▸ Provided text
BEGIN

If p and q are positive integers such that p = 4q – 3....

If p and q are positive integers such that p = 4q – 3, what is the greatest common divisor of p and q?
(1) q = 3k, where k is an integer
(2) p = 3m, where m is an integer

1) p = 12k -3,or, p= 3 (4k -1) and q= 3k. The GCM is 3. e.g: for k =1, p=9, q= 3. Again when k =2, p= 21, q=6. Sufficient.
2) p = 4q -3, and p =3m, So, 3m +3 = 4q or, q= 3/4 (m+1), p= 3m .
Lets saay, m = 1, p =3, q= 3/2. GCM is 1. Again m =2, p =6, q =9/4, GCM is 1. When m= 3, p is 9 and q is 3, then GCM is 3. Insufficient.
A is the answer.

If p and q are positive integers such that p = 4q – 3, what is the greatest common divisor of p and q?

(1) q = 3k, where k is an integer
(2) p = 3m, where m is an integer

p = 4q - 3 and p and q are positive integers

What is GCF => lowest power in prime factorization that p and q shares

i) q=3k => p=12k - 3 => p = 3(4k-1)

As we see p and q shares 3^1 in them. Let's analyze (k) and (4k-1)

k = 1, 4k-1 = 3; k=2, 4k-1 = 9; k=3, 4k-1 = 11

(k) and (4k-1) will never share a common factor for any integer k.

Thus GCF will always be 3. - Sufficient

ii) p = 3m => 3m = 4q - 3
4q = 3(m+1)

in this, m has to be odd such that it is a multiple of 4 for q to be an integer.

possible values of m = 3, 7, 11, 15 (a form of 4k-1)... => q=3, 6, 9, 12 (a multiple of 3) ... and p = 9, 21, 33, 45 ....

Again, the GCF between p and q will always be 3 - Sufficient

Answer - D

If p and q are positive integers such that p = 4q – 3, what is the greatest common divisor of p and q?
(1) q = 3k, where k is an integer
(2) p = 3m, where m is an integer

ANS D

STatement 1 :
q = 3k ----> p = 12k-3 ------> p = 3(4k-1) -------- GCD OF k and 4k-1 will be 1 ------> GCD of 3k and 3(4k-1) will be 3x1 SUFF

STATEMENT 2:

p=3m ---- 4q = 3(m+1) If q is +ve integer than m+1 = 4l -------> GCD of (p,q) = GCD(3m , 3 * (4l/4)) = GCD( 3m , 3l ) = 3 GCD ( m , l ) = 3 GCD ( m , (m+1)/4 ) = 3 ..... SUFF

Ans: D

p = 4q – 3
1) q = 3k, where k is an integer
p=4.3k-3=3(4k-1)

END

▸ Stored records
BEGIN

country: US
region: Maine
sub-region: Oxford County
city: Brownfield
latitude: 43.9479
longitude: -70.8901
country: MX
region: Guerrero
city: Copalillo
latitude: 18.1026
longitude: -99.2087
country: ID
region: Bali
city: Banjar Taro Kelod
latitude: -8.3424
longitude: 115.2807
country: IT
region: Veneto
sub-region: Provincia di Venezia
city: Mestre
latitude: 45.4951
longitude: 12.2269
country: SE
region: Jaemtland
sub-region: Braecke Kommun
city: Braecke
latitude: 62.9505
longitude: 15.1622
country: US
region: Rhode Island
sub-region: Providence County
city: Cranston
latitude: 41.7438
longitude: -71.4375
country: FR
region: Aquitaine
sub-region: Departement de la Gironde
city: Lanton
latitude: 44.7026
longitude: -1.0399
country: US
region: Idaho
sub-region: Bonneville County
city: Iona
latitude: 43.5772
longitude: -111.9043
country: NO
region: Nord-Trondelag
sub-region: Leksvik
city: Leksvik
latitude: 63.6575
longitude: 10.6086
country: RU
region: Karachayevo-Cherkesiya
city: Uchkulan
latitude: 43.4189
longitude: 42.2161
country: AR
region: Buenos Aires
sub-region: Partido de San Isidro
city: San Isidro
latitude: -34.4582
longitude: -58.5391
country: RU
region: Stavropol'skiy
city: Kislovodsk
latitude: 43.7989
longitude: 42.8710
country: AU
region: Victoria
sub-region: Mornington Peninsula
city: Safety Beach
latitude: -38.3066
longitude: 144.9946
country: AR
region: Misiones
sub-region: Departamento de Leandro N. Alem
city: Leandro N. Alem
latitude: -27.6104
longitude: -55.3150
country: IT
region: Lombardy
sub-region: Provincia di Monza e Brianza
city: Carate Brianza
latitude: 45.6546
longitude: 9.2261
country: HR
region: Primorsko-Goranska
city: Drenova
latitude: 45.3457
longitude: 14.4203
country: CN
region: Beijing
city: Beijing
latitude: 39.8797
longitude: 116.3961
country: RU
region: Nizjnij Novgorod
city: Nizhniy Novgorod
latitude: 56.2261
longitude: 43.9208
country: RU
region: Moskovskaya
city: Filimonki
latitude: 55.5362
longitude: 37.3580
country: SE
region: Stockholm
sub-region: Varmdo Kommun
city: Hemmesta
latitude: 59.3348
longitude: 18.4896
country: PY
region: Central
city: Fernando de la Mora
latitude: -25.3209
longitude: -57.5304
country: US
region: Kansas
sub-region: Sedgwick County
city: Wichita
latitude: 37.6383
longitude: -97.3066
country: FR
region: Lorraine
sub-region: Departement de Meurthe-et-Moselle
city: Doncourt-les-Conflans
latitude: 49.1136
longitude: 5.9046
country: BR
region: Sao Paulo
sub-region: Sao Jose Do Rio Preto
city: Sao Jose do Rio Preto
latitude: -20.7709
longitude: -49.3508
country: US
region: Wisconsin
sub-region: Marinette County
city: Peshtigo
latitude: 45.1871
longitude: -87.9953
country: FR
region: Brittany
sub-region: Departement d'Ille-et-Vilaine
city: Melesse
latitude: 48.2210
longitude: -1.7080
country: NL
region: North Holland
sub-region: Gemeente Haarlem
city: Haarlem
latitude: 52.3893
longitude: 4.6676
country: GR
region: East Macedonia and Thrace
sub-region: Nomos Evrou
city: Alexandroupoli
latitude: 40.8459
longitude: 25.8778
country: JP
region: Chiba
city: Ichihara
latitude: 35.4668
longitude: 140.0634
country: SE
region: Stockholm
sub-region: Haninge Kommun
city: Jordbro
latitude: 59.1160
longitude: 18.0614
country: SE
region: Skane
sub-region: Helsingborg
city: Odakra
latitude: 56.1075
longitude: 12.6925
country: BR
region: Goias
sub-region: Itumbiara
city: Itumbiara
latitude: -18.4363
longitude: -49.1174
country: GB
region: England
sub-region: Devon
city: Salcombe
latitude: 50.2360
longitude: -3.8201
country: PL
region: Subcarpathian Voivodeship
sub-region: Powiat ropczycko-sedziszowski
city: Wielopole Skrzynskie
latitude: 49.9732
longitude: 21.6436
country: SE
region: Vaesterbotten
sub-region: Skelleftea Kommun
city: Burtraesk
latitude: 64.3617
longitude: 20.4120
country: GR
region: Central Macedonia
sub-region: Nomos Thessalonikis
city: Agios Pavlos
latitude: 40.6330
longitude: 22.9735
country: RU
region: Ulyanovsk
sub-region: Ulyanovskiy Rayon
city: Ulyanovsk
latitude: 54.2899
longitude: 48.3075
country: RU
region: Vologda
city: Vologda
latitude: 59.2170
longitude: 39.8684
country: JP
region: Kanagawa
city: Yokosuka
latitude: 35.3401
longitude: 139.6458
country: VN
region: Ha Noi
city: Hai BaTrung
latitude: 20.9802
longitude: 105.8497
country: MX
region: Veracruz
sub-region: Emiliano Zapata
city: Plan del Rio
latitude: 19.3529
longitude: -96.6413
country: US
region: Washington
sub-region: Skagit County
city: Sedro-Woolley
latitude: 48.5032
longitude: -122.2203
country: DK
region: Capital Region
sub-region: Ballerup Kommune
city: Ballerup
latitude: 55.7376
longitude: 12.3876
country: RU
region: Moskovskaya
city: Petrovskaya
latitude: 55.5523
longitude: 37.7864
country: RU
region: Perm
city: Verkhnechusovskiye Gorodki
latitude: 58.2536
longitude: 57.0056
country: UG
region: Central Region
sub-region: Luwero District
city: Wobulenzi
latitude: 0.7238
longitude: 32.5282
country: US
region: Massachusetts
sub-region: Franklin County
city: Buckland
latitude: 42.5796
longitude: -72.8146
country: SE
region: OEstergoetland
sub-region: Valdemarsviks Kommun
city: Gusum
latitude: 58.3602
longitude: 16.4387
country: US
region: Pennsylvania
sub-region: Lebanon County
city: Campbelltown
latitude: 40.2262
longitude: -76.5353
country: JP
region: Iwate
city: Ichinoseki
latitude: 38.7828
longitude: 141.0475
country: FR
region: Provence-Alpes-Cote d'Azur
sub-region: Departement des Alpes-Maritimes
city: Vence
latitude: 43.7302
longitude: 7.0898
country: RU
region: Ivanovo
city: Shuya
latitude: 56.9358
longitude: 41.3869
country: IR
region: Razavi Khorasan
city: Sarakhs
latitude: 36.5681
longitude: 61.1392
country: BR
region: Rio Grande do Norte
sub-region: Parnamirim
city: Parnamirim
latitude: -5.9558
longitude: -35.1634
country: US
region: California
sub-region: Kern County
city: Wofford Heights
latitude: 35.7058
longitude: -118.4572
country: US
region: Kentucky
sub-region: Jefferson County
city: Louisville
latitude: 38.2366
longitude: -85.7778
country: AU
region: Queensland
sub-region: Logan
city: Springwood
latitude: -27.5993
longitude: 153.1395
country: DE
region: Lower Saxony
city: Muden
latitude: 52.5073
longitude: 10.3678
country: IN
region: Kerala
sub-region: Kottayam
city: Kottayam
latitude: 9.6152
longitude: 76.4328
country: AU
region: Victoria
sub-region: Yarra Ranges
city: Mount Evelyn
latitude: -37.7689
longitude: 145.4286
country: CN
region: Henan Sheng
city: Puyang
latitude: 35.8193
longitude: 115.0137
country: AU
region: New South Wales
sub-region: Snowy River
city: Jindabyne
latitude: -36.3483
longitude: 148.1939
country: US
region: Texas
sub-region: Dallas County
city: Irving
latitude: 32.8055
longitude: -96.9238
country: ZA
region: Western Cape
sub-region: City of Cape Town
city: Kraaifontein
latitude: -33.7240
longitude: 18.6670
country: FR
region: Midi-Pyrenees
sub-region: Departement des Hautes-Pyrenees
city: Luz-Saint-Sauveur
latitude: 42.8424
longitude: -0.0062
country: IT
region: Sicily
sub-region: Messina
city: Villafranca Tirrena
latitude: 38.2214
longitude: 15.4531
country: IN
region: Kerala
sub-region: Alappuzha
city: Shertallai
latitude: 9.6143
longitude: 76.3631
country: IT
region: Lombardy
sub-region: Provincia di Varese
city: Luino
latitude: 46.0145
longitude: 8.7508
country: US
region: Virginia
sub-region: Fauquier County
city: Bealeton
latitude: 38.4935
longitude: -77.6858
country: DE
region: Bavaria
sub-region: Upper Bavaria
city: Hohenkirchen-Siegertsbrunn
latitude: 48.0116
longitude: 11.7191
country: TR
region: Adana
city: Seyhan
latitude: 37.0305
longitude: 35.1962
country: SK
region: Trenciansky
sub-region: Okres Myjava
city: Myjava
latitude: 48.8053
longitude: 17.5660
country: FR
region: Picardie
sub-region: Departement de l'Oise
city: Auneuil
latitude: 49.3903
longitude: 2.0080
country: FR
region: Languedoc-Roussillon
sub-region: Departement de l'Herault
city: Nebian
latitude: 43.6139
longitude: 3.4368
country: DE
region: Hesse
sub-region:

END

▸ Given exercise 1
In the thread on the greatest common divisor of p and q, which values does the second reply list as possible values of m?
▸ Given exercise 2
Proceed with the thread on the greatest common divisor of p and q, starting right after its last line.
The items are not needed here.

▸ Final answer 1
3, 7, 11, and 15

▸ Final answer 2
gcd(p,q)=gcd(3(4k-1),3k)=3(I have also checked with putting values for k=1,2,3 etc k not=0,as p,q are +ve int)
so,1 is suff

2) p = 3m, where m is an integer
p = 4q – 3
q=(3(m+1))/4
gcd(p,q)=gcd(3m,(3(m+1))/4)=3(I have also checked with putting values for m=1,2,3 etc m not=0,as p,q are +ve int)

so, 2 is suff

Hey minustark,


Thanks for posting your response.

There's a small mistake in your analysis of the second statement.

Notice that in the question stem, it is clearly stated that p and q are "positive integers". Thus, you cannot consider q as \(\frac{3}{2}\) or \(\frac{9}{4}\).

After getting \(q =\frac{ 3(m+1)}{4}\), you should have inferred that m + 1 must be a multiple of 4, if we want q to be an integer. Also, you should have inferred that m + 1 in q and m in p will be co-prime.

Thus, the only factor that is common between p and q will be then 3. Hence, the GCD must be 3.

Here's the official solution of this question.

We are given that,

p >0, q>0
p = 4q-3

Need to find, GCD(p,q).

1. q = 3k
So, p = 4.3k-3 = 3(4k-1)

Here, when k = odd, (4k-1) will be even. When k = 3, (4k-1) will be '1' less than the multiple of '3'. Hence k and (4k-1) will never have anything in common.

So, GCD(p,q) = 3

2. p = 3m
So, q = (3m+3)/4 = 3/4(m+1)

Here (m+1) has to be multiple of 4 as q is integer. So, m+1 = 4k, m=4k-1

p= 3(4k-1)
q= 3k
These are the same equations as in the choice 1.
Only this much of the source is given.